The foundational genealogies of the book of Genesis record two distinct individuals who bore the name of Nahor. Bound together by blood and a shared heritage, these two men served as vital links in the patriarchal line that stretched from the sons of Noah down to the chosen family of God.
The first Nahor appears in the post-diluvian lineage as the son of Serug and the paternal grandfather of Abraham. The scriptural record notes his place in the chronological transition of the ancient world: “And Nahor lived nine and twenty years, and begat Terah: And Nahor lived after he begat Terah an hundred and nineteen years, and begat sons and daughters” (Genesis 11:24-25). Through this elder patriarch, the line of Shem was preserved during a tumultuous era of geographic dispersion and geopolitical restructuring.
The second and more prominent Nahor was the grandson of the first, born unto Terah as a brother to both Abram and Haran. As the sacred text establishes: “Terah lived seventy years, and begat Abram, Nahor, and Haran” (Genesis 11:26). While his brother Abram was called by God to journey out of Ur of the Chaldees into the unknown expanses of Canaan, Nahor’s journey took a different course. He married his niece Milcah, the daughter of his deceased brother Haran, and eventually established his household in the upper Mesopotamian region of Padan-aram. This area became so deeply identified with his household that the scriptures later refer to the location directly as “the city of Nahor” (Genesis 24:10).

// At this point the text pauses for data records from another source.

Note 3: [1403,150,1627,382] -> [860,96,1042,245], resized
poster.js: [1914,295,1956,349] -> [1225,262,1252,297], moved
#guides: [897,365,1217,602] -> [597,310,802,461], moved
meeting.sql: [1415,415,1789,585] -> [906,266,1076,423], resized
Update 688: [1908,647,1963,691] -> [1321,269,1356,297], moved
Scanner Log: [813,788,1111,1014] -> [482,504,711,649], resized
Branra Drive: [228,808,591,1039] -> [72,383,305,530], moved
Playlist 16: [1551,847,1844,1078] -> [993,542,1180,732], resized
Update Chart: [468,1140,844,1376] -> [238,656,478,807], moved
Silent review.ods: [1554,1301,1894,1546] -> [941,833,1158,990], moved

Though Nahor did not walk the physical paths of Canaan alongside Abraham, his lineage remained inextricably intertwined with the covenant family. Through his wife Milcah, Nahor fathered eight sons, including Bethuel, who begat Rebekah—the future wife of Isaac. Through his concubine Reumah, he fathered four additional sons, completing a household of twelve tribal lines. Decades later, when Abraham sought a bride for his son of promise, he commanded his servant to return explicitly to the kindred of Nahor to secure a woman who shared this exact lineage.

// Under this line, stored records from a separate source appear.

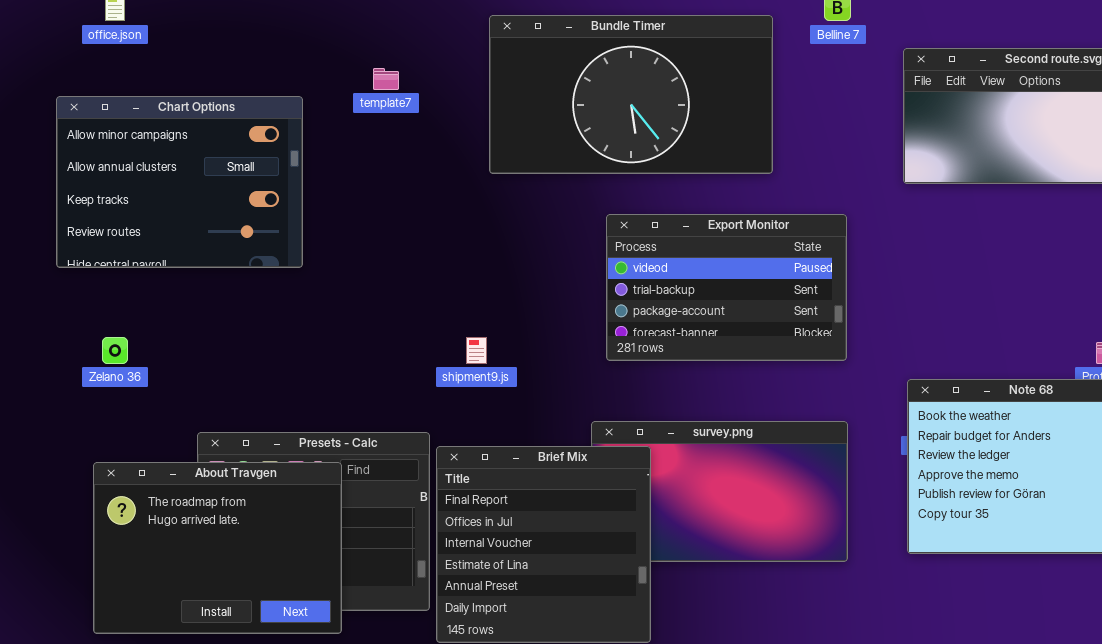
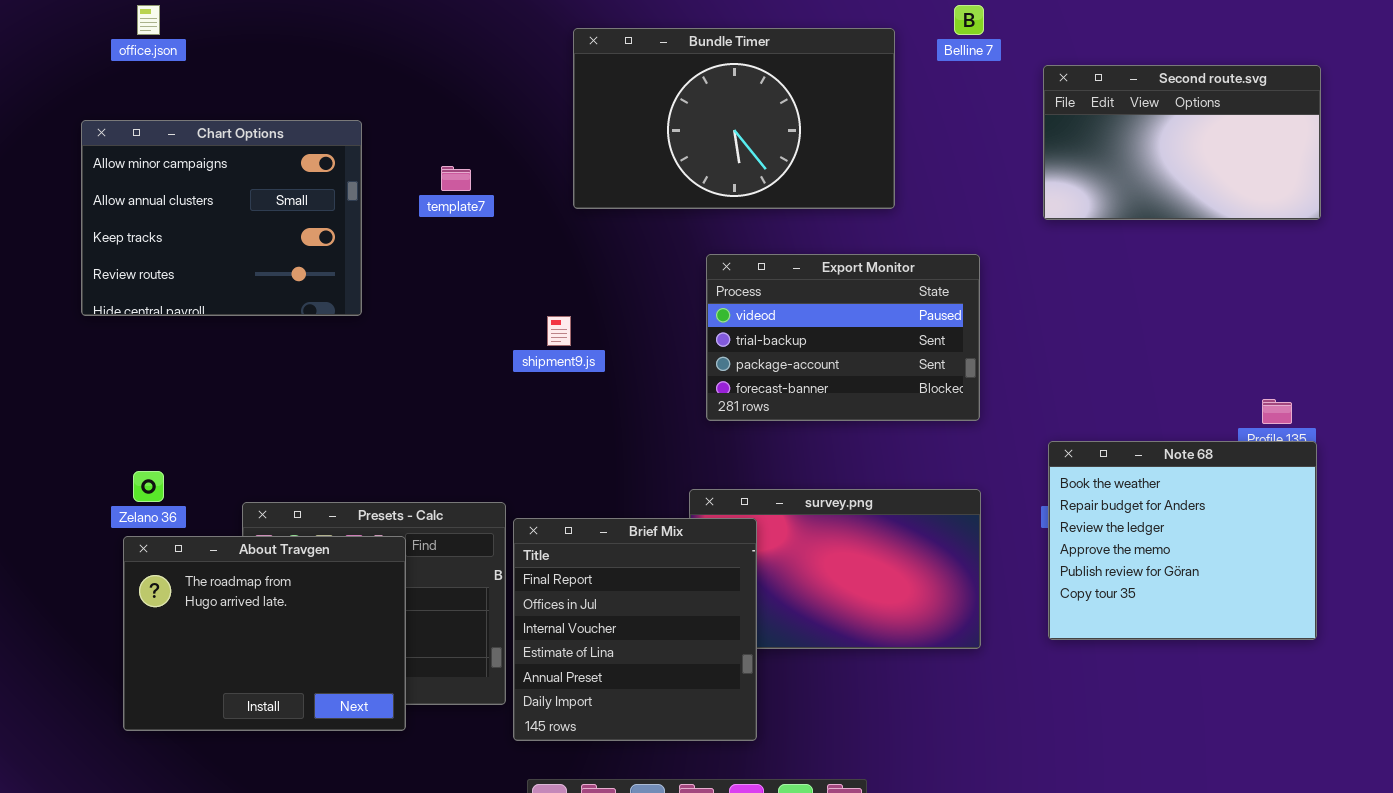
template7: [373,68,399,90] -> [441,166,471,191], moved
Zelano 36: [102,337,128,364] -> [133,471,164,502], moved
shipment9.js: [466,337,487,364] -> [547,316,571,346], moved

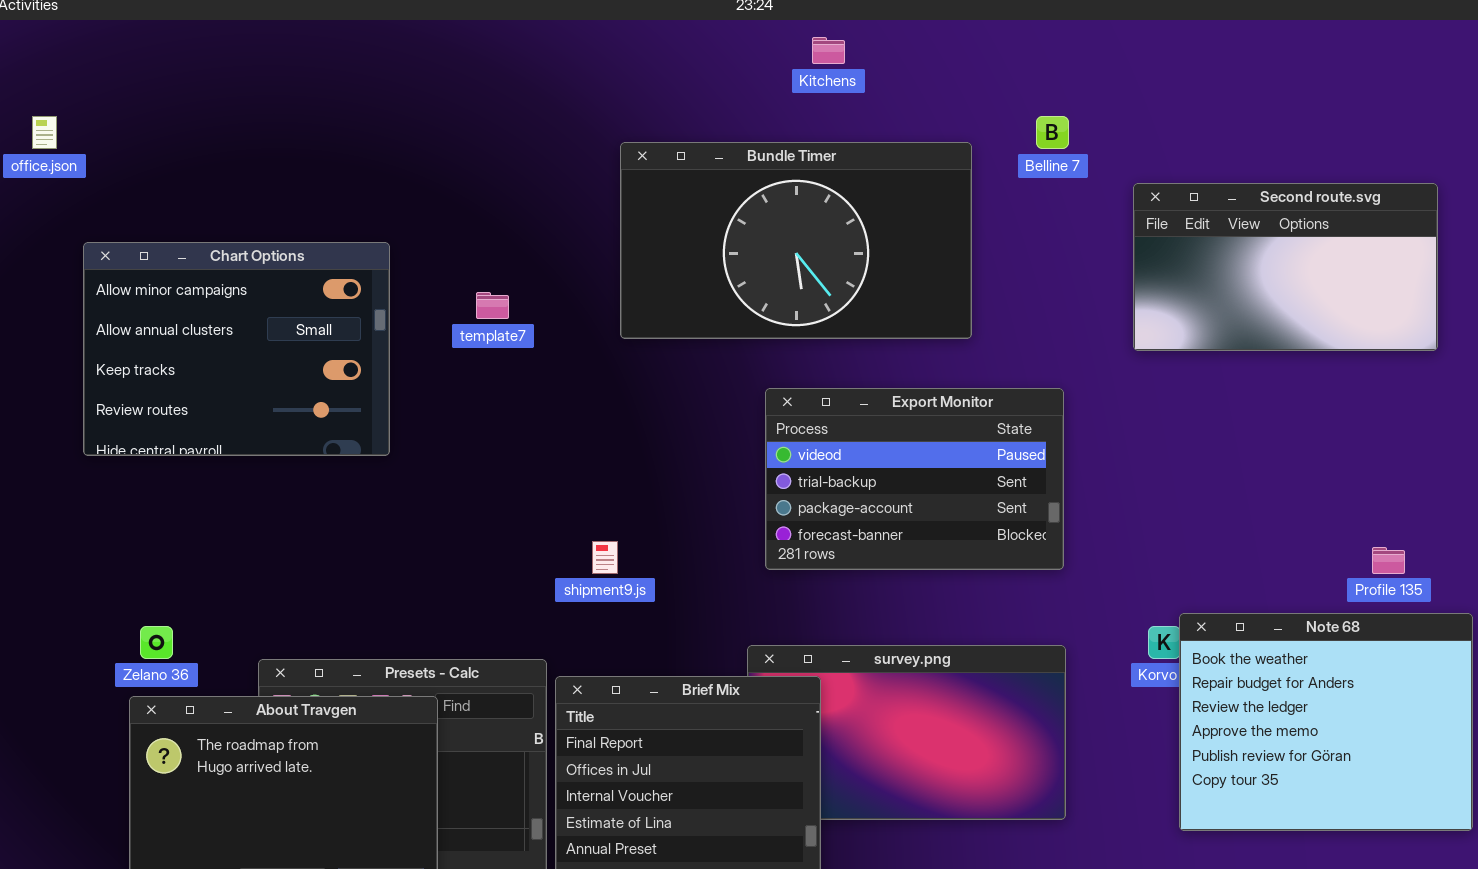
office.json: [137,5,160,35] -> [32,116,57,149], moved
shipment9.js: [547,316,571,346] -> [592,541,618,574], moved
Note 68: [1048,441,1317,640] -> [1179,613,1473,831], moved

The theological legacy of Nahor’s household is one of mixed devotion, standing at the precise boundary where the idolatry of the ancient world met the unfolding revelation of the true God. Centuries later, during his final address to the assembled tribes at Shechem, Joshua provided a sober historical assessment of this ancestral era: “Thus saith the Lord God of Israel, Your fathers dwelt on the other side of the flood in old time, even Terah, the father of Abraham, and the father of Nachor: and they served other gods” (Joshua 24:2).

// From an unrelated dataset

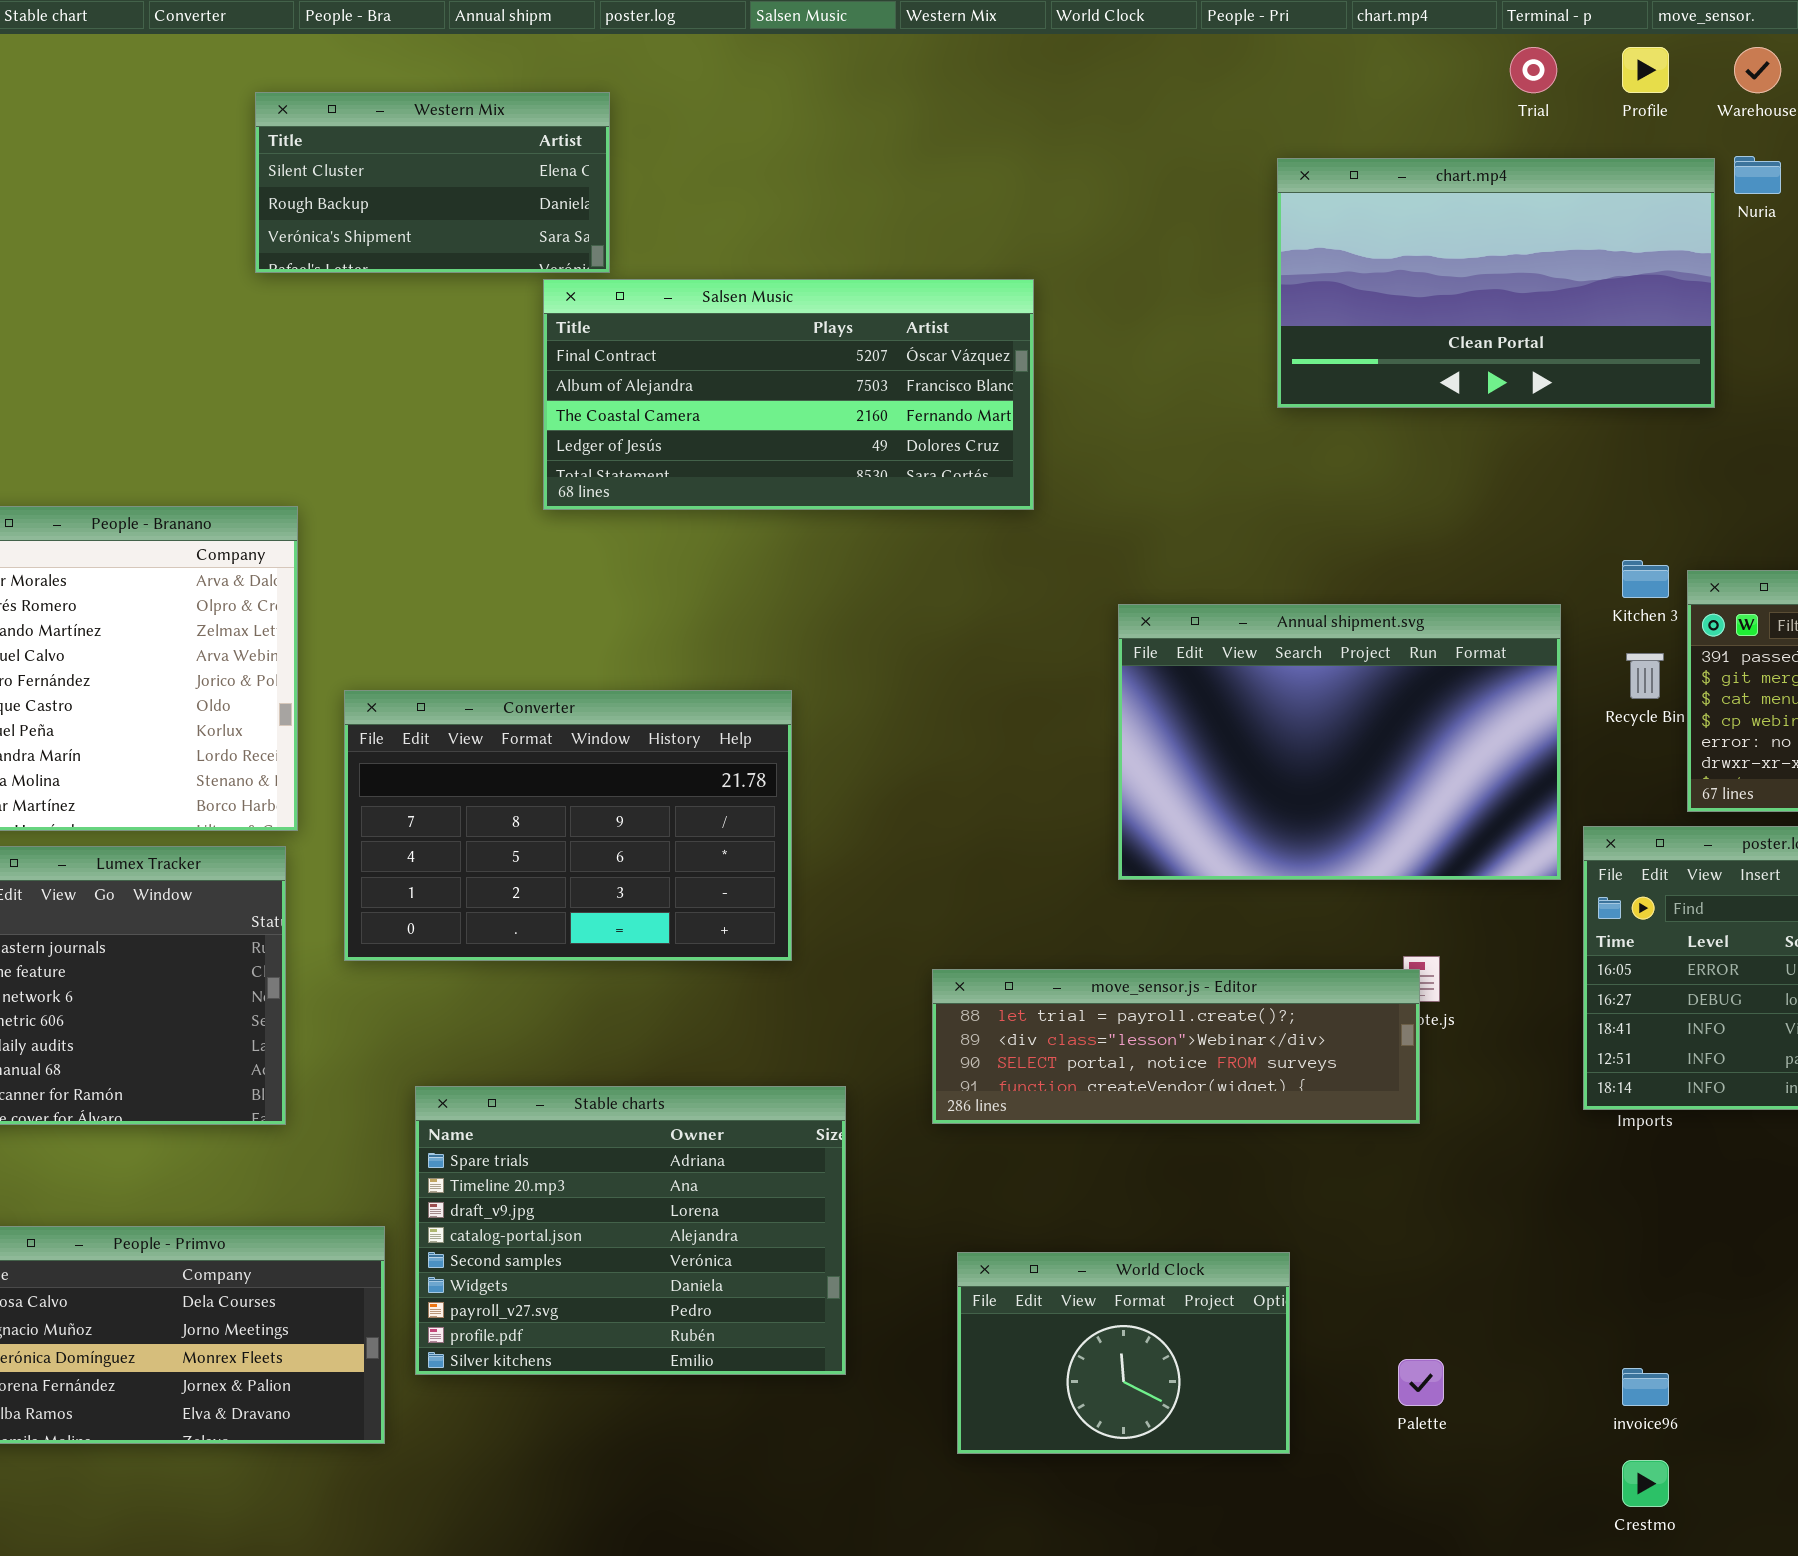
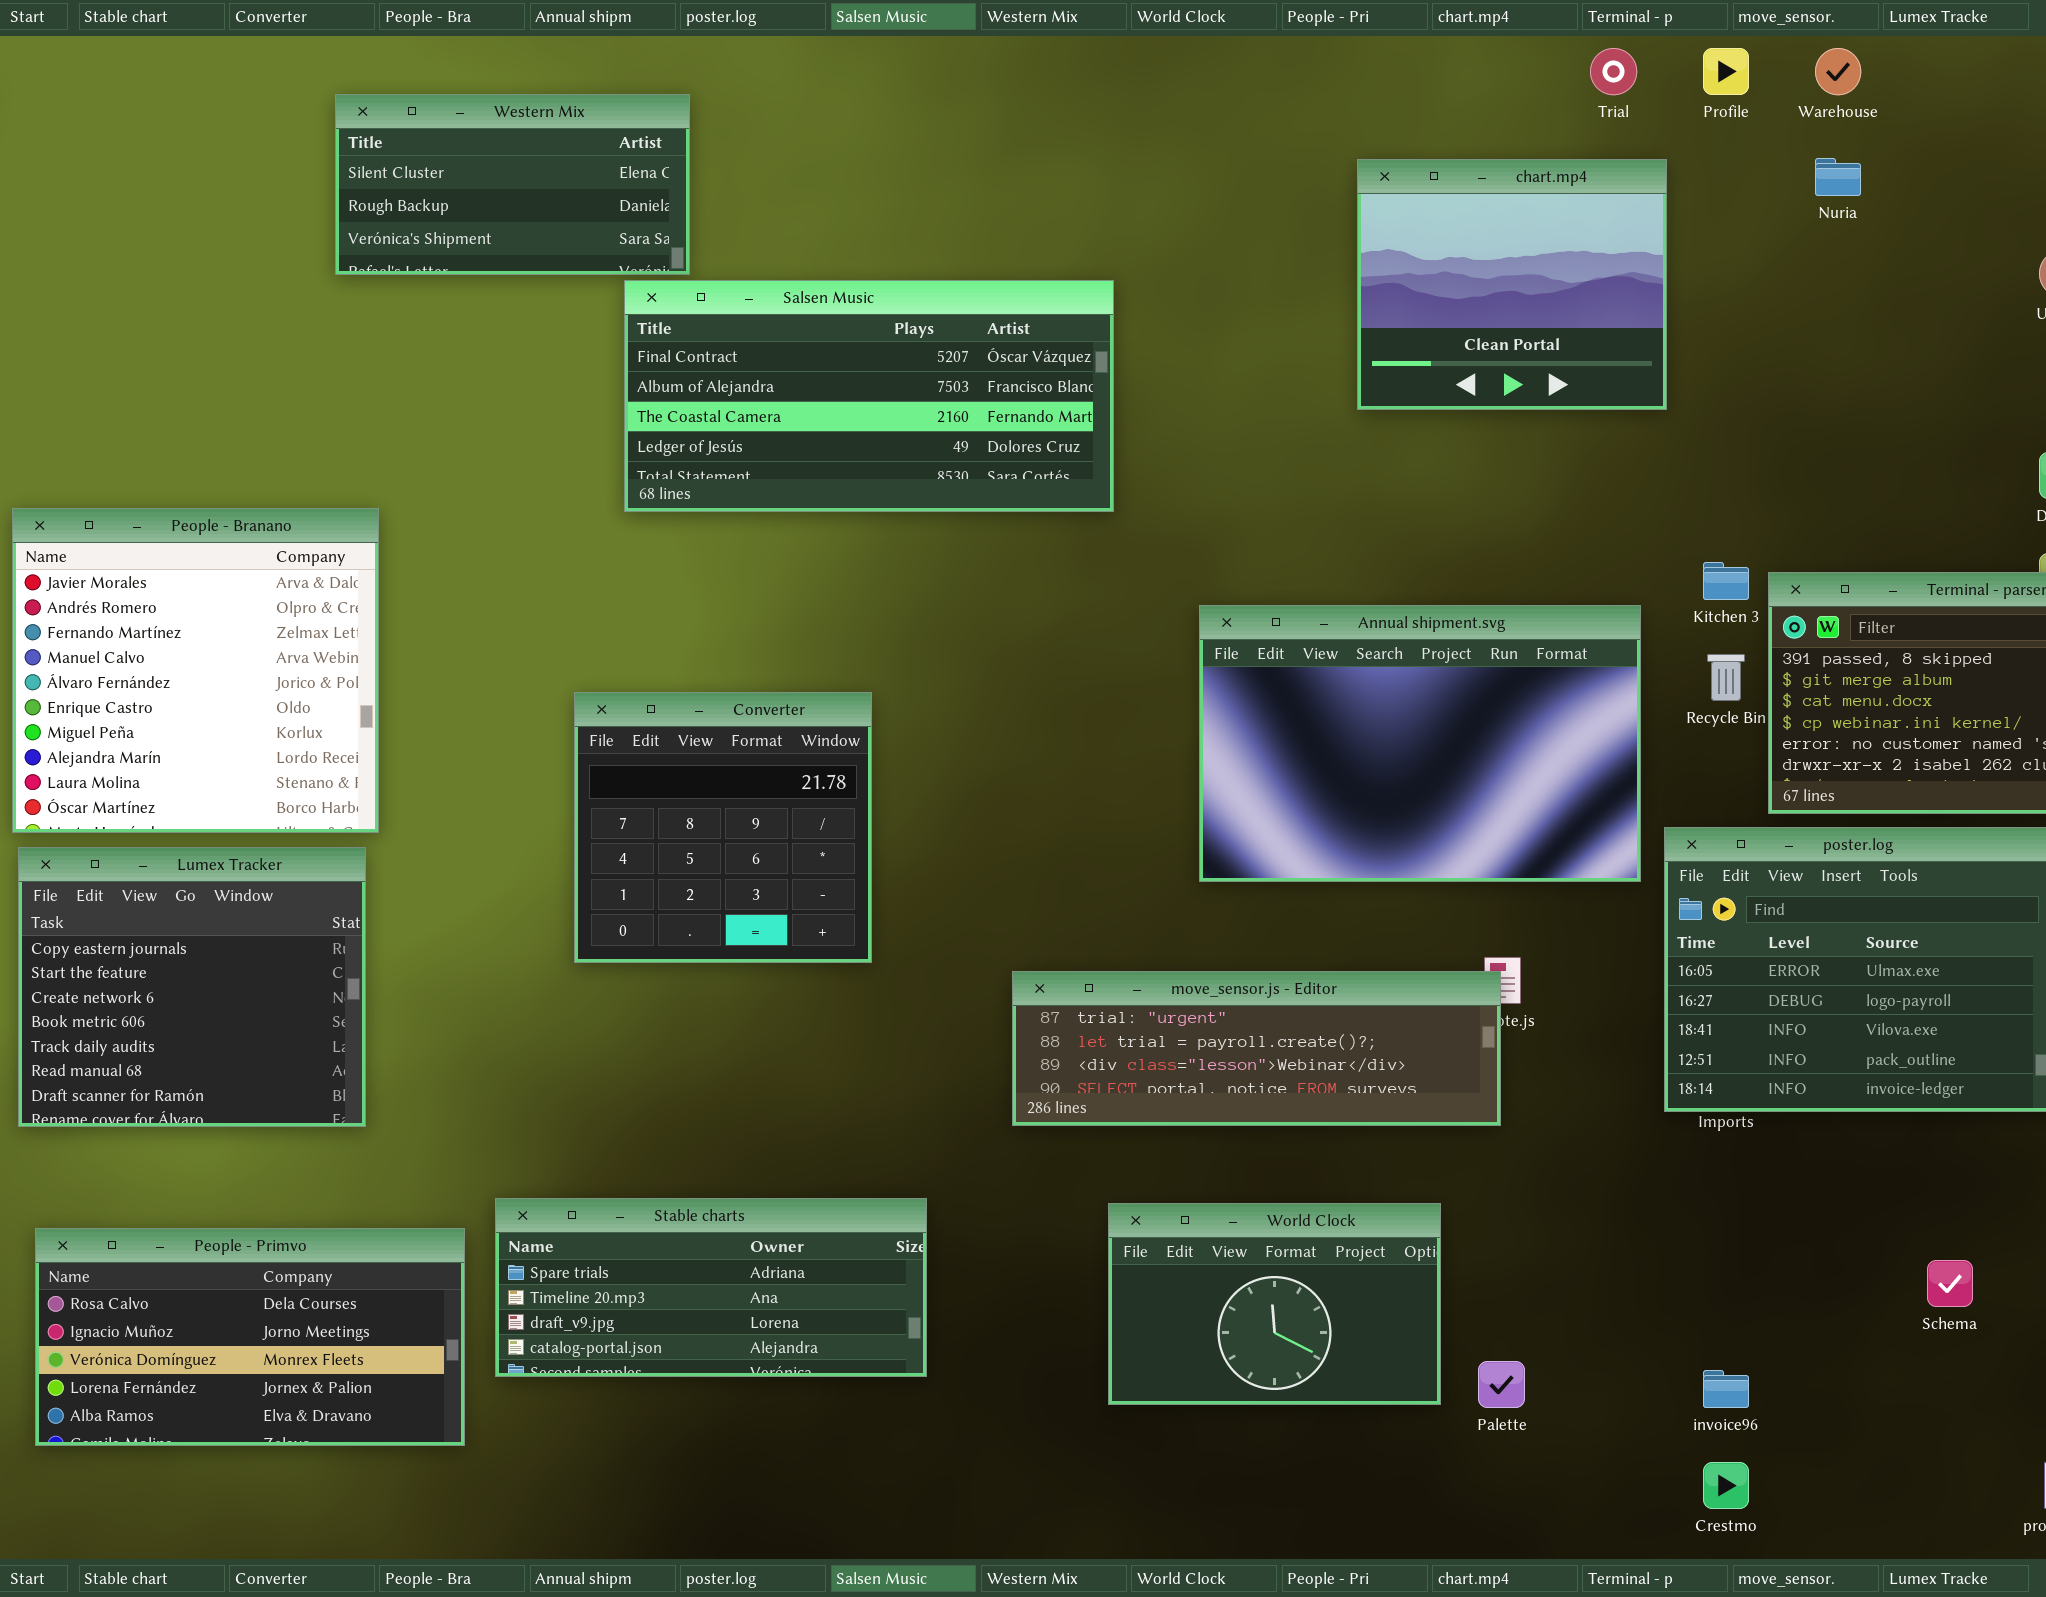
chart.mp4: [1277,158,1715,408] -> [1357,159,1667,410], resized
Converter: [344,690,792,961] -> [574,692,872,963], resized
move_sensor.js - Editor: [932,969,1420,1124] -> [1012,971,1501,1126], scrolled up 1 row
Stable charts: [415,1086,846,1375] -> [495,1198,927,1377], resized
World Clock: [957,1252,1290,1454] -> [1108,1203,1441,1405], moved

Yet, despite the pagan influences of the surrounding Mesopotamian culture, a distinct knowledge of the Creator persisted within the family of Nahor. When Laban—Nahor’s grandson—entered into a formal covenant with Jacob in the wilderness, he invoked this shared ancestral legacy to seal their oath: “The God of Abraham, and the God of Nahor, the God of their father, judge between us” (Genesis 31:53). Through these two men, the sovereignty of God preserved a specific lineage, ensuring that the roots of Israel remained anchored to a family line prepared for the fulfillment of the divine promise.